В мифе, как нигде, ярко иллюстрируется представление о том, что рациональная идея может иметь иррациональные источники. В древности мифологическая реальность окружала человека на каждом шагу, а сегодня миф становится оборотной стороной любой идеи — в особенности идеи социальной.
Иррациональная природа мифа была известна еще Платону, который рассматривал миф как возможность образно иллюстрировать философские построения, а несовершенный миф — как обман. Философ предлагал использовать миф в целях воспитания подрастающего поколения (сейчас мы назвали бы это «продуктивной иллюзией»). Причем в «Государстве» он предпринял попытку обосновать своеобразную цензуру мифов.
Платон полагал, что знание должно быть идеальным, тем более знание о богах. Поэтому право на существование имеют не все мифы, а только строго отборные и пригодные для воспитания. Некоторые мифы могут слушать лишь немногие —те, кому аристократическое воспитание позволяет вникнуть в сложную интригу и воспринять нравственную фабулу.
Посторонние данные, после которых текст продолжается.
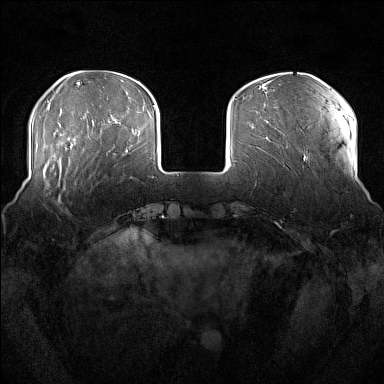
Breast MRI (dynamic contrast-enhanced), one axial slice. Slice 41 of 176 in the series (ordered by position). Dynamic contrast-enhanced series, time point 2 of 7 at this slice position (early post-contrast). 1.5 T. TE 1.8 ms, TR 5 ms. 384 × 384 image matrix, field of view 360 × 360 mm. Female patient.
Annotated regions visible in this slice (semi-automatic segmentation, software-assisted and operator-edited):
- enhancing-tissue mask used for the functional tumour volume (all voxels passing the contrast-enhancement thresholds inside the analysis volume; usually the tumour): bounding box (x1, y1, x2, y2) in pixels: (51, 164, 71, 204)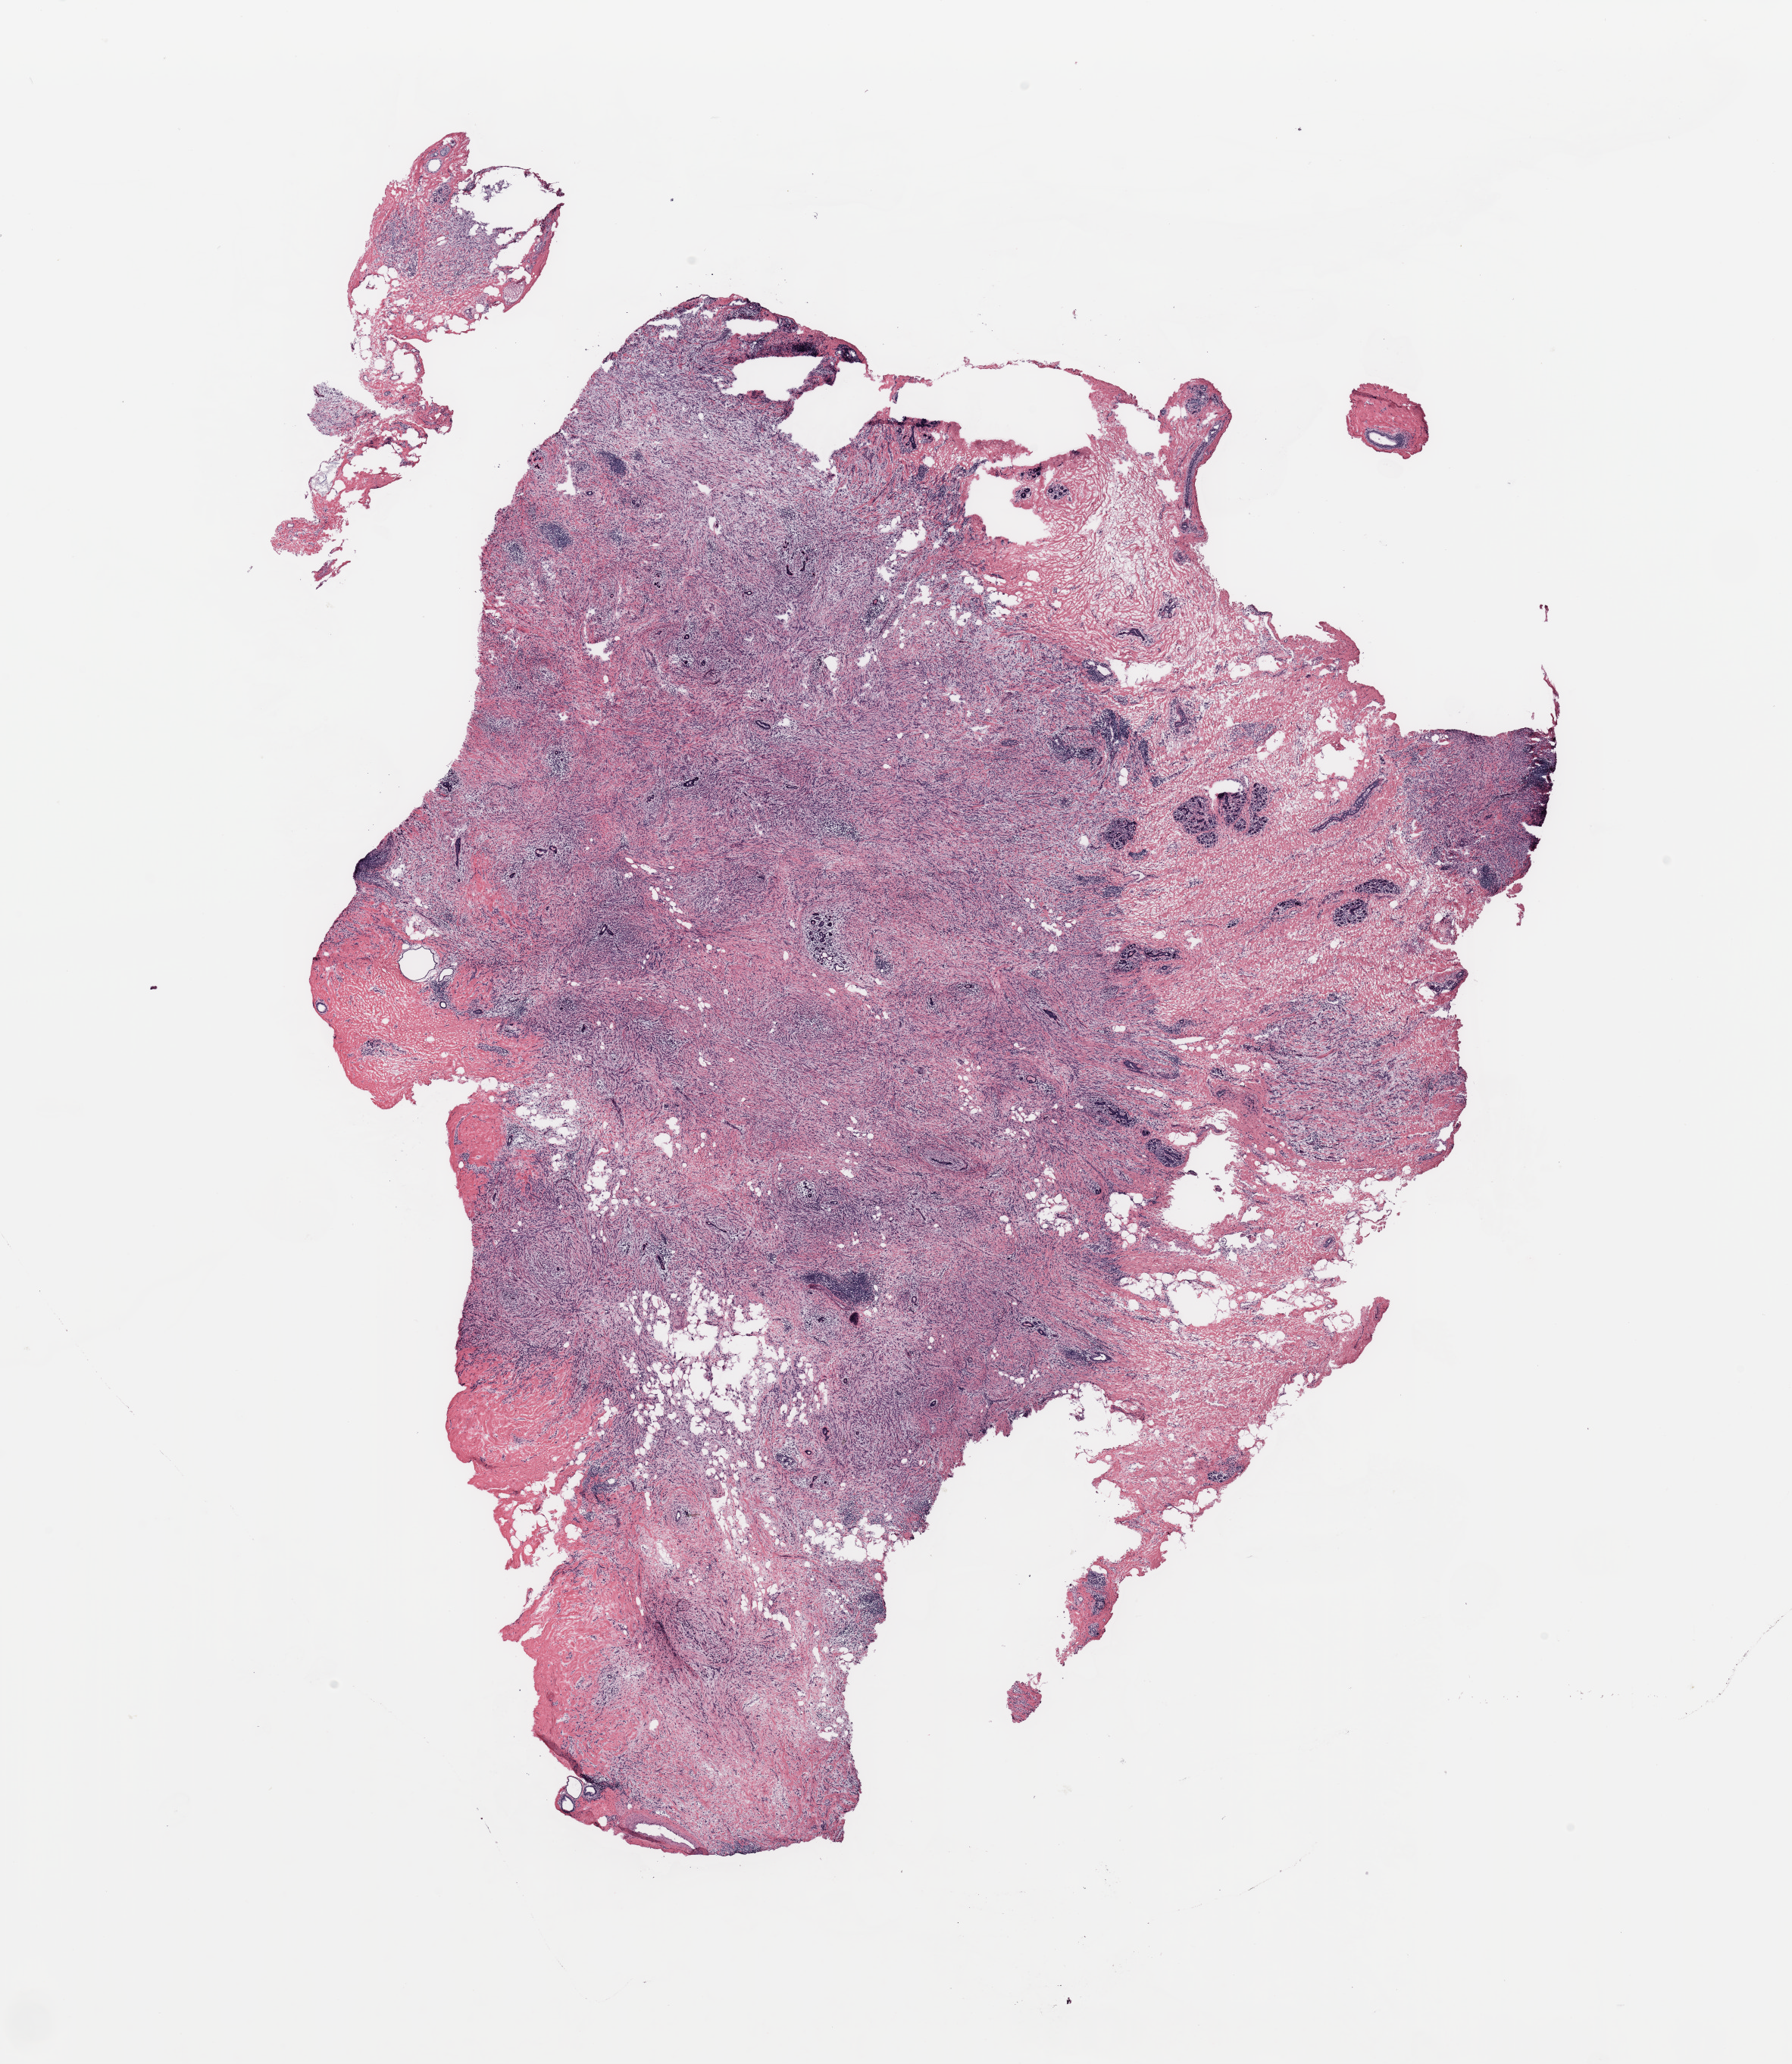
Digitized H&E tissue section (whole slide) — whole scanned area (about 18.7 x 21.5 mm, acquisition: 20x scan) shown as a low-resolution overview. Breast, tissue type not recorded.
Patient diagnosis (cohort enrolment): breast cancer (breast).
Использование мифа в обществе, по Платону, имеет ту же причину, что и предпочтение эмоциональных переживаний в противовес рациональным идеям, доступным и интересным не всякому. Эмоциональное восприятие мифа рассматривает- ся греческим философом в качестве полезного средства управления. Социальный миф неотделим от мифа как такового и представляет собой в конструкции Платона ту же поэтическую выдумку. Упомянутый к месту или выдуманный (записанный «по мотивам») мифосюжет может быть инструментом манипулирования общественным сознанием.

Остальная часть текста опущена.